The story is pretty much all action, with the tension building relentlessly from the first chapter. And the action is breathlessly told, but without the glorying in viscera which can blight this genre. That said, there are also plenty of opportunities for the characters to be explored and fleshed out. When you read a weak book of this type, you can reach the end with only the sketchiest ability to differentiate between the main protagonists. Here, to pick an example from many, the embittered and vindictively violent NCO – so often a trope – became elevated through the writing to a real person. When Strabo [SPOILER KLAXON] eventually succumbs to his inevitable death-in-pursuit-of-vengeance, it’s an affecting moment.

It’s tempting as a writer to imbue a book’s hero with the ability to solve problems, to be the fulcrum around which key actions pivot, but Brown has elected to create an altogether quieter, less self-assured character in the form of ‘Centurion’ Cassius Corbulo. In fact, he is acutely aware of his shortcomings in experience, gravitas and physicality and spends most of the book in a state of rising panic about being ‘found out’. This is a brave decision for an author to take, as it makes the task of connecting with the character less straightforward for the average reader. It worked though – I found myself believing in Cassius as a human, because of his fragility and uncertainty. It also affords the author greater creativity, I think. He has freed himself from the safety net of having the hero save the day through sheer force of his brilliance and has to generate a more complex, tricksier resolution to each plot twist.

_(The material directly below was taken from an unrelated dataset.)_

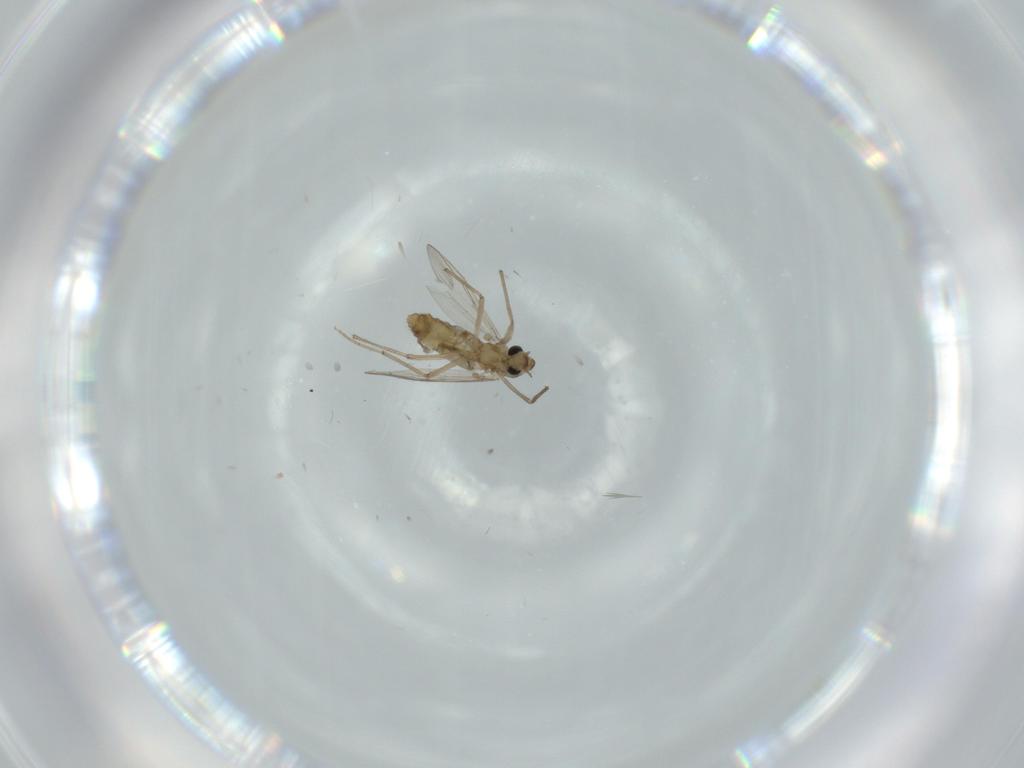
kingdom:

I also really enjoyed the minor authorial touches which have been skilfully applied and which made the story much more authentic. For example, we all know that in the pre-Pasteur world, lives were nasty, brutish and short and disease and disability rife. However, this is an inconvenient, dull historic fact that is usually glossed over in books set in the distant past. Not so here. In ‘The Siege’, one character is clearly dying of lung cancer, although is oblivious to the cause of his ailment. Another has some kind of unspecified mental impairment. These medical conditions are not opportunistically inserted plot points. They serve no narrative purpose. They’re in there because that’s what it would have been like.

A similar example of the writer’s craft which Brown applies adroitly is the way in which he uses incidental description to draw a mental picture for the reader, gestures and postures deftly described so that the scene comes to life in the reader’s mind.  Equally, sparing use is made of quotations from writers and poets whose epithets would have been the cliches of the time and constantly in people’s mouths. It’s all very convincing.

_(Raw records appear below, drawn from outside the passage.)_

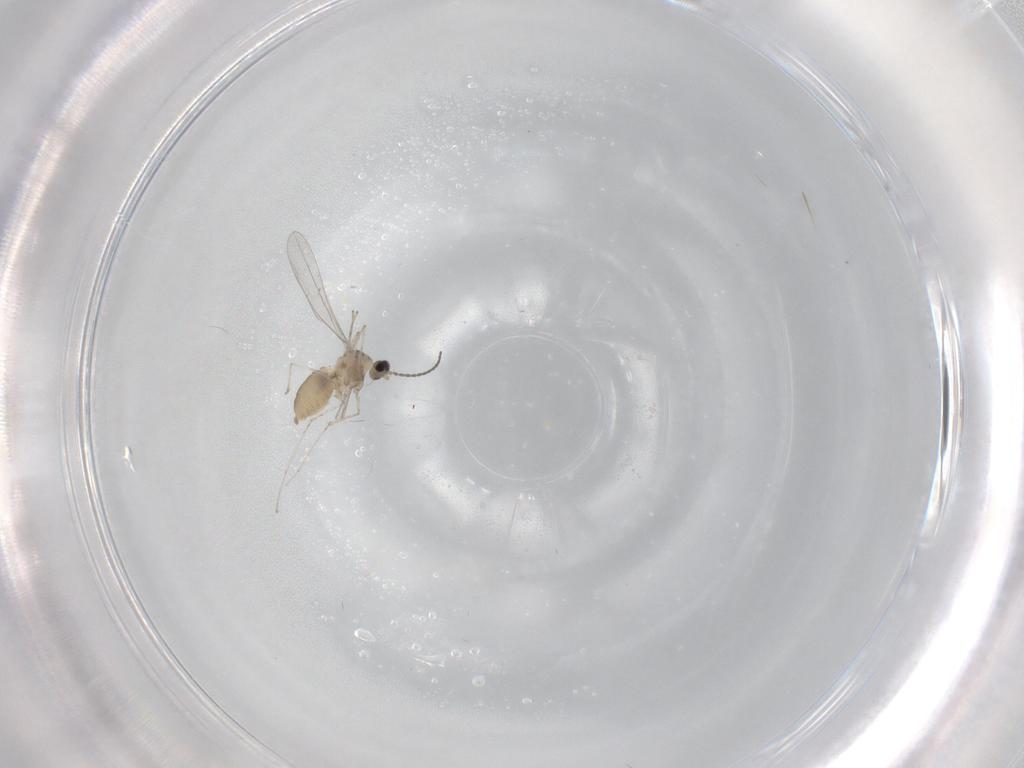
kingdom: Animalia
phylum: Arthropoda
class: Insecta
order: Diptera
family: Cecidomyiidae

Likewise, the inclusion of details from the period – e.g. the way in which the colour purple was made from the excretions of snails – is never clumsily handled and doesn’t come across as the superfluous imparting of facts from an historian. For an author to ignore the fact that the past was ‘another country’ and focus only on the story is really just historical fiction tourism: the utilising of the past for colour and interest with little genuine interest in how it must shape the story. It’s difficult to get right, hence why many don’t bother – first you have to do the research, then you need to weave relevant details in without being preachy or dry. Brown achieves this, which is why ‘The Siege’ is, for me, proper historical fiction. The story doesn’t just happen to occupy a picturesque and easily-parsed corner of the past (e.g. ‘the roaring twenties’), it inhabits its period and could not take place anywhen else.

So, safe to say that I really enjoyed it and will make haste in the direction of Agent of Rome #2.

The final couple of pages are taken up with Acknowledgements, in which Brown hints at the long journey this book took to publication, the countless hours of redrafting and seeking feedback from anyone who would give it. It’s a reminder that success is the product of talent multiplied by effort, and that a book of this quality only became so incrementally – a very useful lesson on which to end.